2. Freckle Sprinkle Girl: For some reason the freckled protag only has a cute little collection of maybe six freckles on her nose. Real women with freckles generally have them all over: on the shoulders, chest, thighs, keister, everywhere. Personally the only place on my body that isn't freckled are the palms of my hands and the bottoms of my feet. Do the freckles right or lose them.
3. Inexplicably Stumped PI: The mystery PI protag who cannot figure out whodunit until the last page of the book when I got it by page 50? Kill him or her and make someone else the protag. Or I will in my next novel.
4. Love Scene Interruptus: If your protag has more than two love scenes interrupted before mutual cookies are had, he or she is pissing off your reader. Have them do what everyone who gets interrupted does: unplug the phones, lock the doors, turn off the cell phones, pagers and whatnot, put Rover in his kennel, leave the shotgun on the nightstand and keep a can of mace within reach.

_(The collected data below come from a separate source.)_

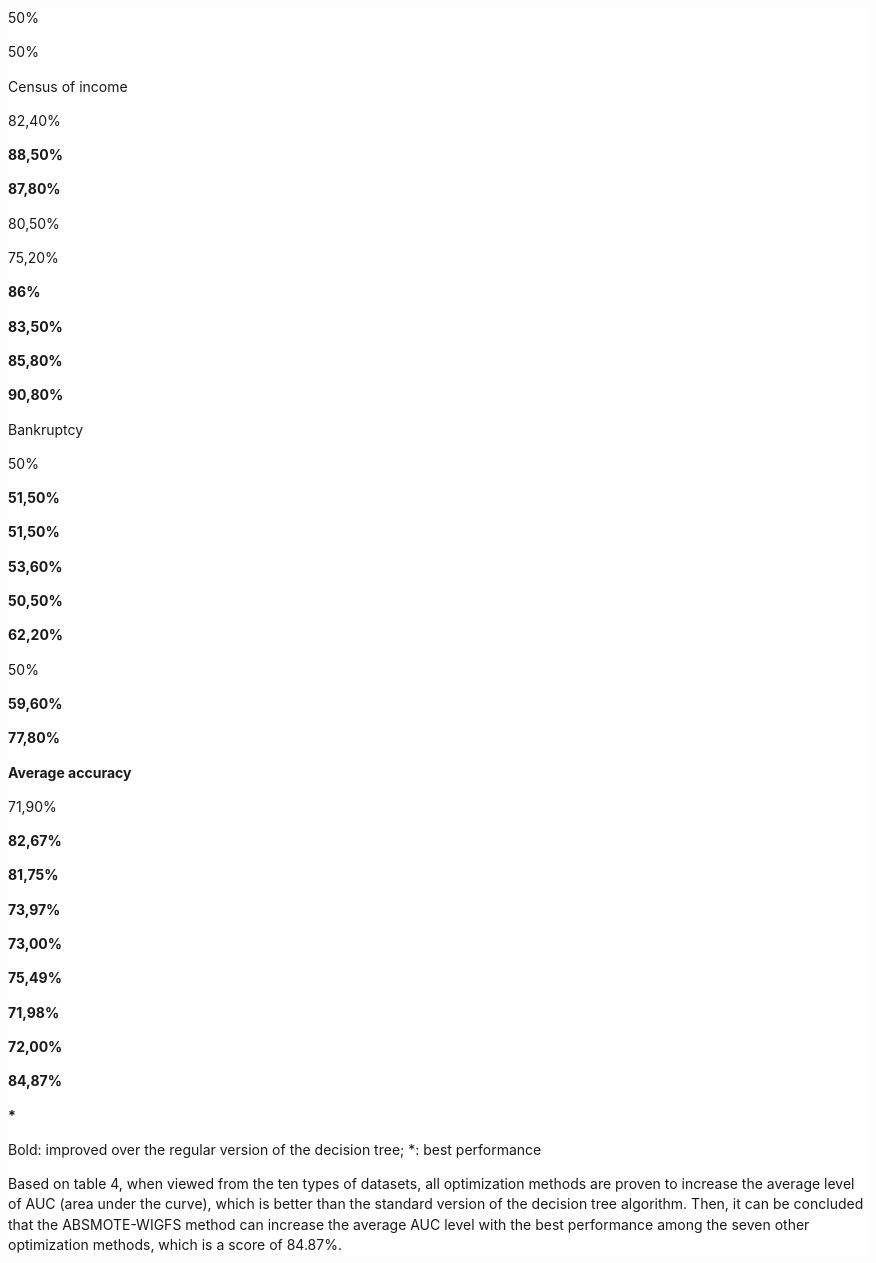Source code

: <p><span class="font2">50%</span></p></td><td style="vertical-align:middle;">
<p><span class="font2">50%</span></p></td></tr>
<tr><td style="vertical-align:middle;">
<p><span class="font2">Census of income</span></p></td><td style="vertical-align:middle;">
<p><span class="font2">82,40%</span></p></td><td style="vertical-align:middle;">
<p><span class="font2" style="font-weight:bold;">88,50%</span></p></td><td style="vertical-align:middle;">
<p><span class="font2" style="font-weight:bold;">87,80%</span></p></td><td style="vertical-align:middle;">
<p><span class="font2">80,50%</span></p></td><td style="vertical-align:middle;">
<p><span class="font2">75,20%</span></p></td><td style="vertical-align:middle;">
<p><span class="font2" style="font-weight:bold;">86%</span></p></td><td style="vertical-align:middle;">
<p><span class="font2" style="font-weight:bold;">83,50%</span></p></td><td style="vertical-align:middle;">
<p><span class="font2" style="font-weight:bold;">85,80%</span></p></td><td style="vertical-align:middle;">
<p><span class="font2" style="font-weight:bold;">90,80%</span></p></td></tr>
<tr><td style="vertical-align:top;">
<p><span class="font2">Bankruptcy</span></p></td><td style="vertical-align:middle;">
<p><span class="font2">50%</span></p></td><td style="vertical-align:middle;">
<p><span class="font2" style="font-weight:bold;">51,50%</span></p></td><td style="vertical-align:middle;">
<p><span class="font2" style="font-weight:bold;">51,50%</span></p></td><td style="vertical-align:middle;">
<p><span class="font2" style="font-weight:bold;">53,60%</span></p></td><td style="vertical-align:middle;">
<p><span class="font2" style="font-weight:bold;">50,50%</span></p></td><td style="vertical-align:middle;">
<p><span class="font2" style="font-weight:bold;">62,20%</span></p></td><td style="vertical-align:middle;">
<p><span class="font2">50%</span></p></td><td style="vertical-align:middle;">
<p><span class="font2" style="font-weight:bold;">59,60%</span></p></td><td style="vertical-align:middle;">
<p><span class="font2" style="font-weight:bold;">77,80%</span></p></td></tr>
<tr><td style="vertical-align:bottom;">
<p><span class="font2" style="font-weight:bold;">Average accuracy</span></p></td><td style="vertical-align:top;">
<p><span class="font2">71,90%</span></p></td><td style="vertical-align:top;">
<p><span class="font2" style="font-weight:bold;">82,67%</span></p></td><td style="vertical-align:top;">
<p><span class="font2" style="font-weight:bold;">81,75%</span></p></td><td style="vertical-align:top;">
<p><span class="font2" style="font-weight:bold;">73,97%</span></p></td><td style="vertical-align:top;">
<p><span class="font2" style="font-weight:bold;">73,00%</span></p></td><td style="vertical-align:top;">
<p><span class="font2" style="font-weight:bold;">75,49%</span></p></td><td style="vertical-align:top;">
<p><span class="font2" style="font-weight:bold;">71,98%</span></p></td><td style="vertical-align:top;">
<p><span class="font2" style="font-weight:bold;">72,00%</span></p></td><td style="vertical-align:top;">
<p><span class="font2" style="font-weight:bold;">84,87%</span></p>
<p><span class="font2" style="font-weight:bold;">*</span></p></td></tr>
</table>
<p><span class="font3">Bold: improved over the regular version of the decision tree; *: best performance</span></p>
<p><span class="font3">Based on table 4, when viewed from the ten types of datasets, all optimization methods are proven to increase the average level of AUC (area under the curve), which is better than the standard version of the decision tree algorithm. Then, it can be concluded that the ABSMOTE-WIGFS method can increase the average AUC level with the best performance among the seven other optimization methods, which is a score of 84.87%.</span></p>
<ul style="list-style:none;"><li>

5. Needle Teeth: If your vampire protag leaves "pinprick" holes in his blood donor's flesh, it means he or she has needle-thin teeth. Which makes him or her a pinhead. If you're writing vamp fiction but have never personally bitten anyone, take a standard #2 pencil and stab a piece of styrofoam. See the hole it leaves? That's about the size of a standard vamp bite wound. Double it and you've got the bite mark. And repeat after me: Puncture wounds are not pinprick-size unless THEY ARE MADE WITH A PIN.
6. Oncoming Betrayal Headlights: When to rethink the simplicity of your plot and your protag's brain: 1) if the protag cannot see the Major Screw-Over coming at them at warp ten until the anti-matter reactor blows, 2) it involves the protag's love interest and the protag's best friend having wild monkey sex on the protag's bed, desk, sofa or car backseat, or 3) your beta reader spends three chapters muttering, "Come ON, dumbass, wake UP."

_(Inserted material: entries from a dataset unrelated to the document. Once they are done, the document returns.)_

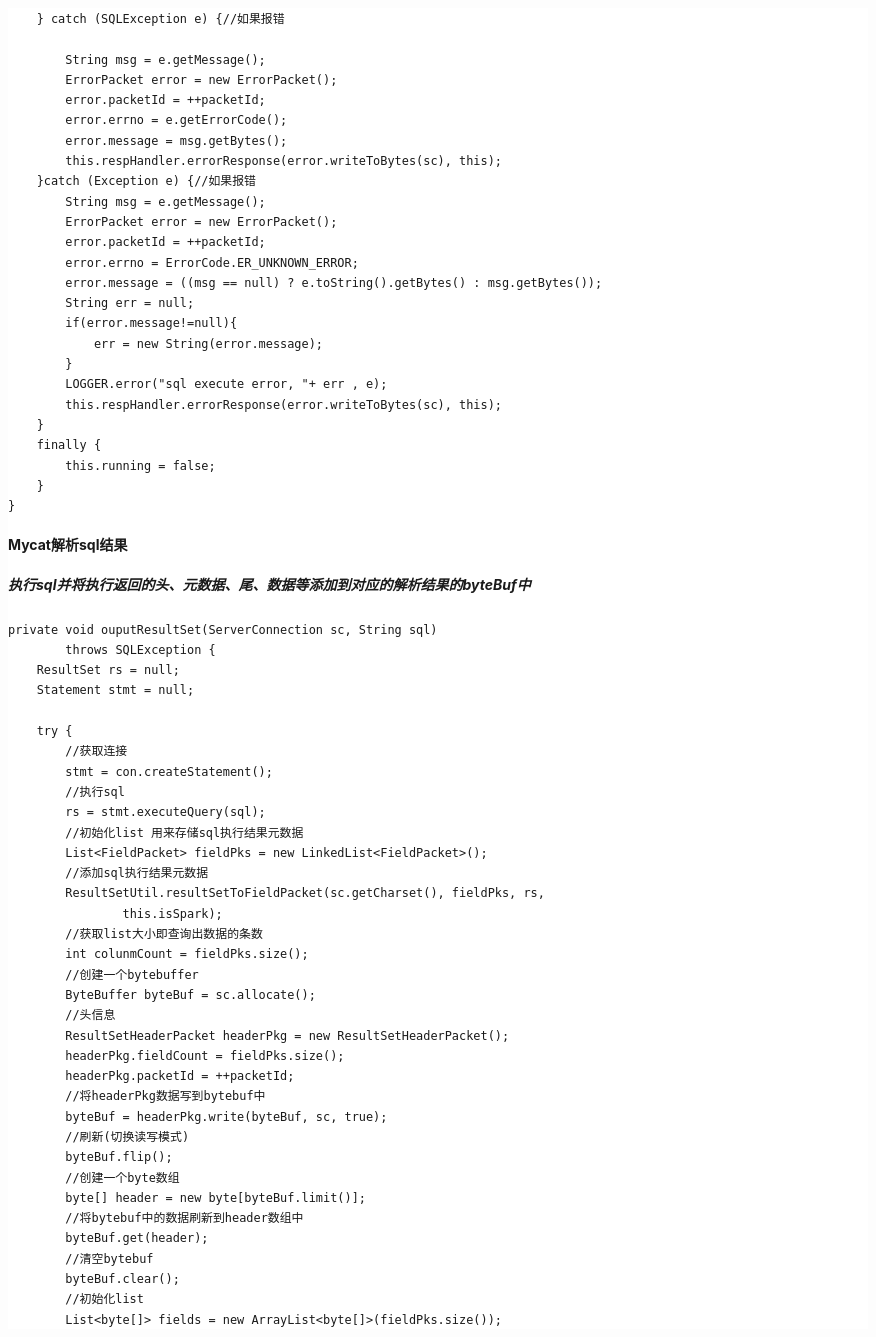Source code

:     	} catch (SQLException e) {//如果报错
    
    		String msg = e.getMessage();
    		ErrorPacket error = new ErrorPacket();
    		error.packetId = ++packetId;
    		error.errno = e.getErrorCode();
    		error.message = msg.getBytes();
    		this.respHandler.errorResponse(error.writeToBytes(sc), this);
    	}catch (Exception e) {//如果报错
    		String msg = e.getMessage();
    		ErrorPacket error = new ErrorPacket();
    		error.packetId = ++packetId;
    		error.errno = ErrorCode.ER_UNKNOWN_ERROR;
    		error.message = ((msg == null) ? e.toString().getBytes() : msg.getBytes());
    		String err = null;
    		if(error.message!=null){
    		    err = new String(error.message);
    		}
    		LOGGER.error("sql execute error, "+ err , e);
    		this.respHandler.errorResponse(error.writeToBytes(sc), this);
    	}
    	finally {
    		this.running = false;
    	}
    }

#### Mycat解析sql结果

##### 执行sql并将执行返回的头、元数据、尾、数据等添加到对应的解析结果的byteBuf中

    private void ouputResultSet(ServerConnection sc, String sql)
            throws SQLException {
        ResultSet rs = null;
        Statement stmt = null;
    
    	try {
    		//获取连接
    		stmt = con.createStatement();
    		//执行sql
    		rs = stmt.executeQuery(sql);
    		//初始化list 用来存储sql执行结果元数据
    		List<FieldPacket> fieldPks = new LinkedList<FieldPacket>();
    		//添加sql执行结果元数据
    		ResultSetUtil.resultSetToFieldPacket(sc.getCharset(), fieldPks, rs,
    				this.isSpark);
    		//获取list大小即查询出数据的条数
    		int colunmCount = fieldPks.size();
    		//创建一个bytebuffer
    		ByteBuffer byteBuf = sc.allocate();
    		//头信息
    		ResultSetHeaderPacket headerPkg = new ResultSetHeaderPacket();
    		headerPkg.fieldCount = fieldPks.size();
    		headerPkg.packetId = ++packetId;
    		//将headerPkg数据写到bytebuf中
    		byteBuf = headerPkg.write(byteBuf, sc, true);
    		//刷新(切换读写模式)
    		byteBuf.flip();
    		//创建一个byte数组
    		byte[] header = new byte[byteBuf.limit()];
    		//将bytebuf中的数据刷新到header数组中
    		byteBuf.get(header);
    		//清空bytebuf
    		byteBuf.clear();
    		//初始化list
    		List<byte[]> fields = new ArrayList<byte[]>(fieldPks.size());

7. Supermodel Family Girls: It's been my experience that stunningly beautiful women are devoted to their mirrors, their hairdressers, their mirrors, their botox treatments, their fasting regimes, their mirrors, and their mirrors. If your Heidi Klum-Klone protag was a real woman, she'd be too busy getting parts of herself waxed to have time to spend the afternoon with Stroke-Afflicted Mom at the Disneyworld version of a nursing home.

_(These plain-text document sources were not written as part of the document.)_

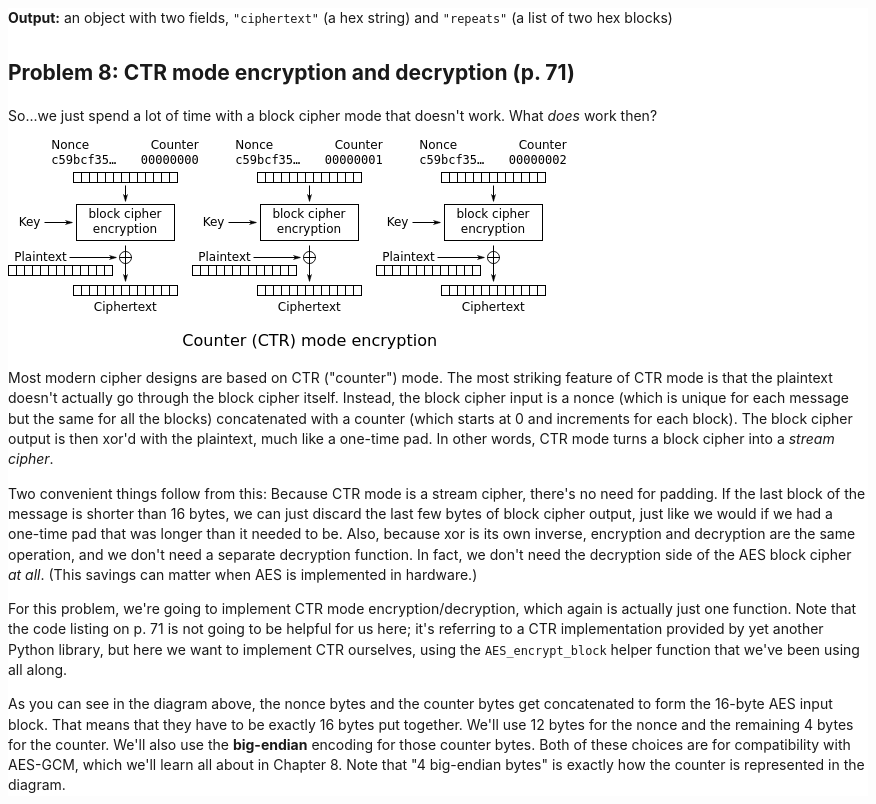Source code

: **Output:** an object with two fields, `"ciphertext"` (a hex string) and `"repeats"` (a list of two hex blocks)

## Problem 8: CTR mode encryption and decryption (p. 71)

So...we just spend a lot of time with a block cipher mode that doesn't work.
What *does* work then?

![CTR mode encryption](ctr_mode_encryption.png)

Most modern cipher designs are based on CTR ("counter") mode. The most striking
feature of CTR mode is that the plaintext doesn't actually go through the block
cipher itself. Instead, the block cipher input is a nonce (which is unique for
each message but the same for all the blocks) concatenated with a counter
(which starts at 0 and increments for each block). The block cipher output is
then xor'd with the plaintext, much like a one-time pad. In other words, CTR
mode turns a block cipher into a *stream cipher*.

Two convenient things follow from this: Because CTR mode is a stream cipher,
there's no need for padding. If the last block of the message is shorter than
16 bytes, we can just discard the last few bytes of block cipher output, just
like we would if we had a one-time pad that was longer than it needed to be.
Also, because xor is its own inverse, encryption and decryption are the same
operation, and we don't need a separate decryption function. In fact, we don't
need the decryption side of the AES block cipher *at all*. (This savings can
matter when AES is implemented in hardware.)

For this problem, we're going to implement CTR mode encryption/decryption,
which again is actually just one function. Note that the code listing on p. 71
is not going to be helpful for us here; it's referring to a CTR implementation
provided by yet another Python library, but here we want to implement CTR
ourselves, using the `AES_encrypt_block` helper function that we've been using
all along.

As you can see in the diagram above, the nonce bytes and the counter bytes get
concatenated to form the 16-byte AES input block. That means that they have to
be exactly 16 bytes put together. We'll use 12 bytes for the nonce and the
remaining 4 bytes for the counter. We'll also use the **big-endian** encoding
for those counter bytes. Both of these choices are for compatibility with
AES-GCM, which we'll learn all about in Chapter 8. Note that "4 big-endian
bytes" is exactly how the counter is represented in the diagram.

8. Too Sexy for His Shirt: If your protag spends more than half the novel wearing only cut-offs or pants, you are naked chest-obsessed and he's probably freezing. Put some clothes on him for God's sake.
9. Unconvincing Flaws: Forgetting to water the plants, giggling and dropping things are not character flaws. They're what my twelve year old does when she's not watching Animal Planet or playing The Sims. Give me the real deal.
10. Wolverine Wounds: (Majorie can skip this one) When your human protag is significantly wounded, and does not receive professional medical treatment, they should feel some pain, ooze, groan, experience weakness and dizziness, pass out or at least need to go lie down for a while. This is not the time they should take on the Evil Overlord and his minions, have a sex marathon with the love interest, climb a mountain, duel, run laps, work out, or all of the above. If the wound is open and they do all that stuff they will BLEED TO DEATH.